A New Box Set Unearths Acetone, the Greatest ’90s Rock Band You’ve (Probably) Never Heard

“With us, it’s like a self-fulfilling prophecy,” he says. “If you go and look through my record collection, my favorite records are the ones where I feel like I’m the only one who has it.” I think there’s more to it than that. When bandmates find each other, like Hadley, Lee and Lightcap did, it can be a cosmic event, as illustrated in Sam Sweet’s book. When a listener finds that band and their songs, it’s cosmic just the same. As listeners, we’re always chasing that phenomenon.

After the end of Acetone, Lightcap took a job as a fabricator in celebrated Los Angeles visual artist (and fellow CalArts graduate) Mike Kelley’s studio. After Kelley’s suicide in 2012, Lightcap transitioned to work as the collections manager for Kelley’s body of work. He currently plays guitar in The Dick Slessig Combo, a band even more obscure than Acetone by design.
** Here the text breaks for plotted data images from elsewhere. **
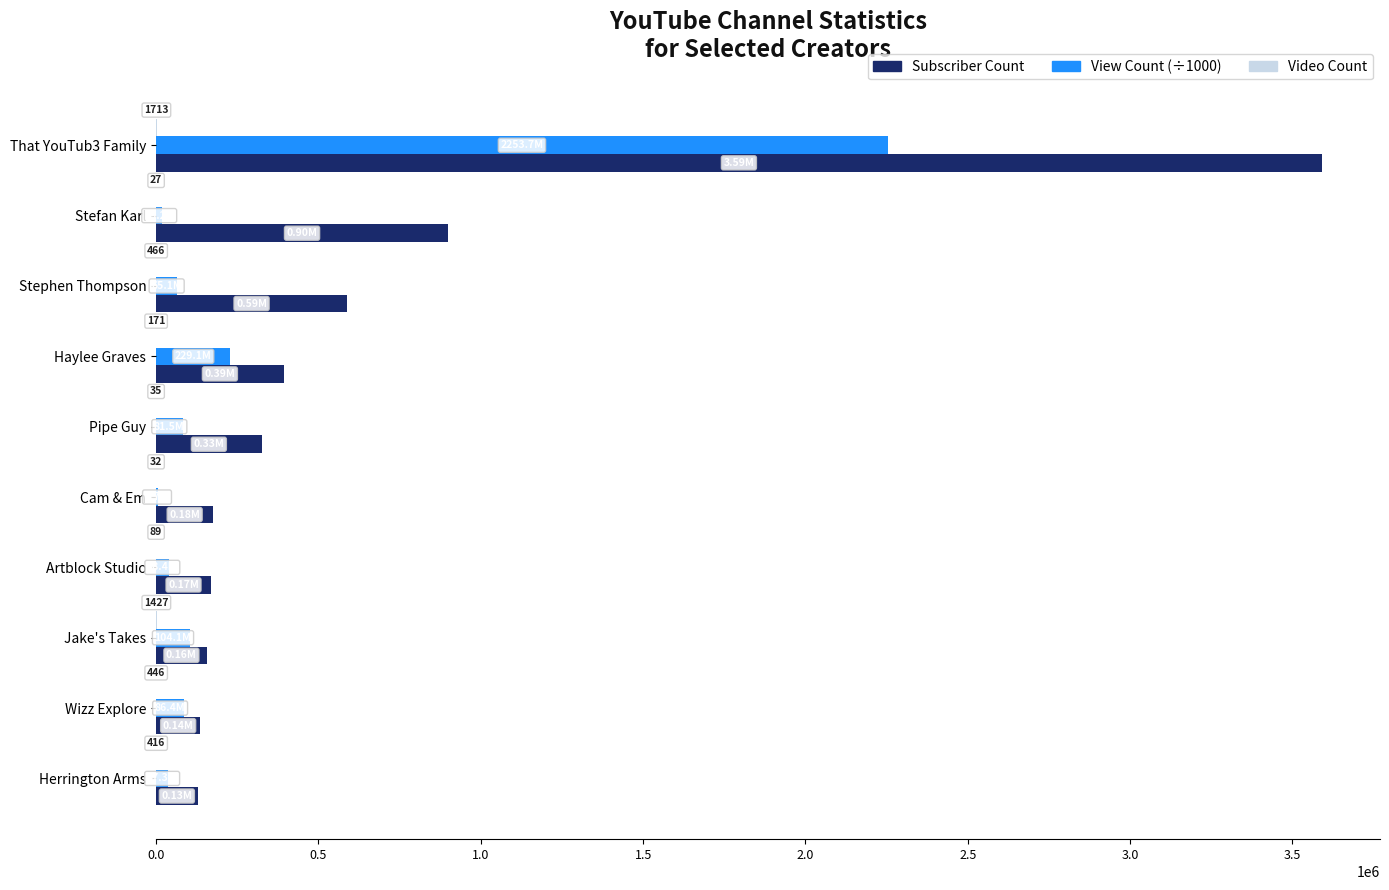

At which category is the sum across all series the highest?

That YouTub3 Family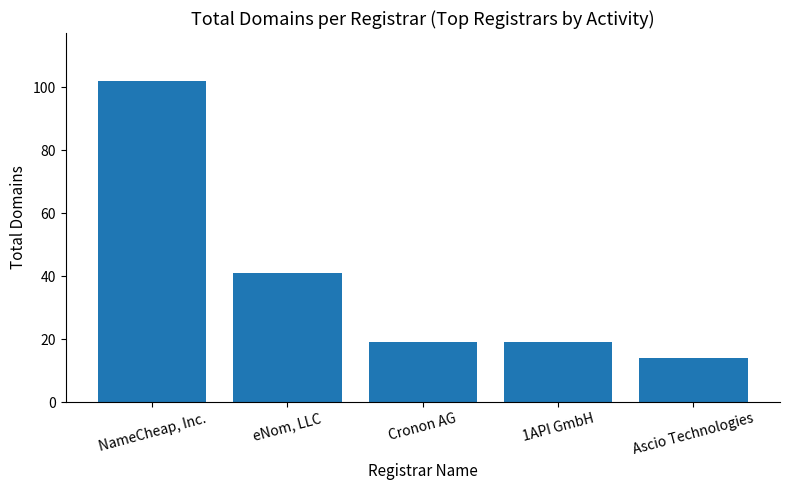

At which category does the chart reach its minimum across all series?

Ascio Technologies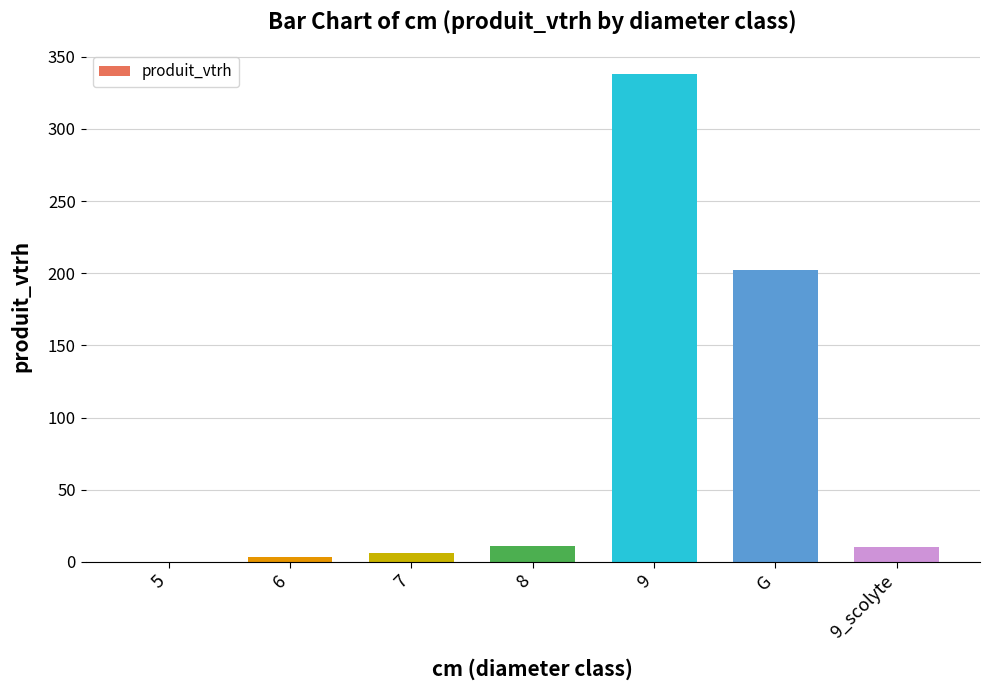

What is the sum of all values?

570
I ask Lightcap if, in the ‘90s, they felt like the public were idiots for not latching onto their albums, or if they thought that Acetone was the problem. “I would say both,” he says. “We were disgruntled, and we did think people were idiots. But there was also this sense of, are we doing something wrong? Is it us?”
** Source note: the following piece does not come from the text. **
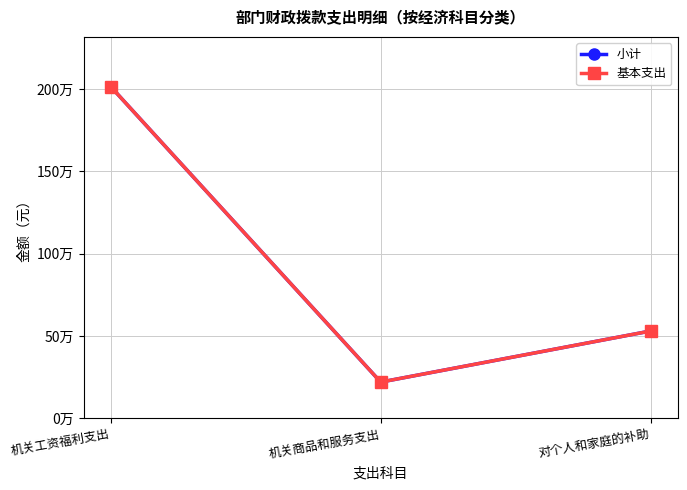

At which category is the sum across all series the highest?

机关工资福利支出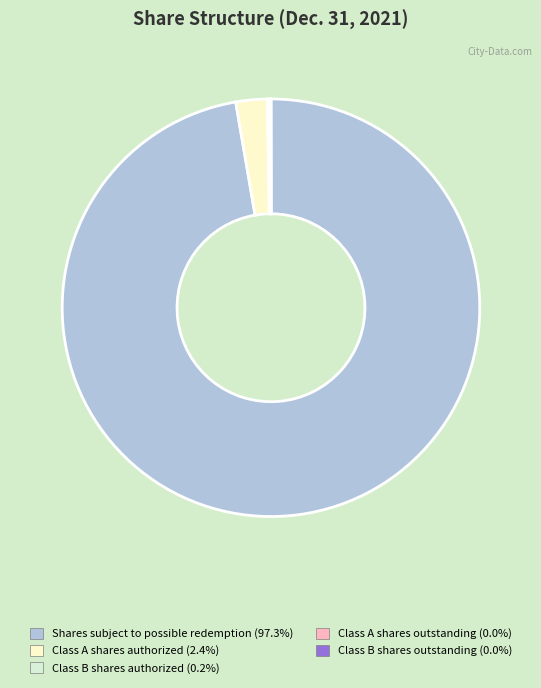

Which slice represents more than half of the pie?

Shares subject to possible redemption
As Gretel, the Australian Kelpie, playfully nibbles on my hand to encourage me to keep scratching behind her ear, Lightcap cautions against mythmaking with obscure bands. “You have to be aware that oftentimes there’s a false narrative superimposed on bands after the fact,” he says. “Look at Death. Death is an amazing band, but that whole narrative of these guys invented punk rock? It’s like, well, no—they’re just freaks who had this incredible band that slipped through the cracks. It’s enough for them to have just been amazing.” His description of Death could easily be applied to Acetone.

****

As our beer cans get lighter and the November sun sets early, Lightcap and I continue talking in total darkness. He warns that we “might get strafed by an owl.” I ask Lightcap if, when assembling the box set, he’d catch himself thinking about what Lee would’ve made of the spotlight finally landing on Acetone.

“He would’ve loved it,” Lightcap says, raising his voice slightly to compete with the chorus of crickets that start chirping around us. “There’s no way to work with this material and not be thinking of him constantly. He would be totally gratified and stoked, along with the rest of us. I mean, Richie, he wanted to be a fucking rock star. When he took his life, he definitely didn’t want to pull the music down into the grave with him. He wanted to live on. So he would be totally excited about all of this. He was our number-one cheerleader. Richie was like, ‘We are the best band in the world.’ And Steve and I would be like, ‘Dude, come on. We fucking kick ass. But you’re going a little far.’ He insisted: We are the greatest thing. But, yeah, I listen to this stuff and I miss him.”

It’s so dark outside that Lightcap considers getting his Coleman lantern, but he doesn’t. I ask if he’s thought about the fact that, with the box set and the reissued LPs, the Acetone narrative is about to open a new chapter. In 2017, when Acetone played a show in Los Angeles with Hope Sandoval of Mazzy Star on vocals, it was their first in fifteen years; Lightcap says that he and Hadley may play live as Acetone again soon. For years, Acetone records were a rare commodity and sold for hundreds of dollars. Now, they’ll be available to anyone who wants them. Lightcap laughs. “I’m okay with that,” he says. “We’ve done our time in the black hole.”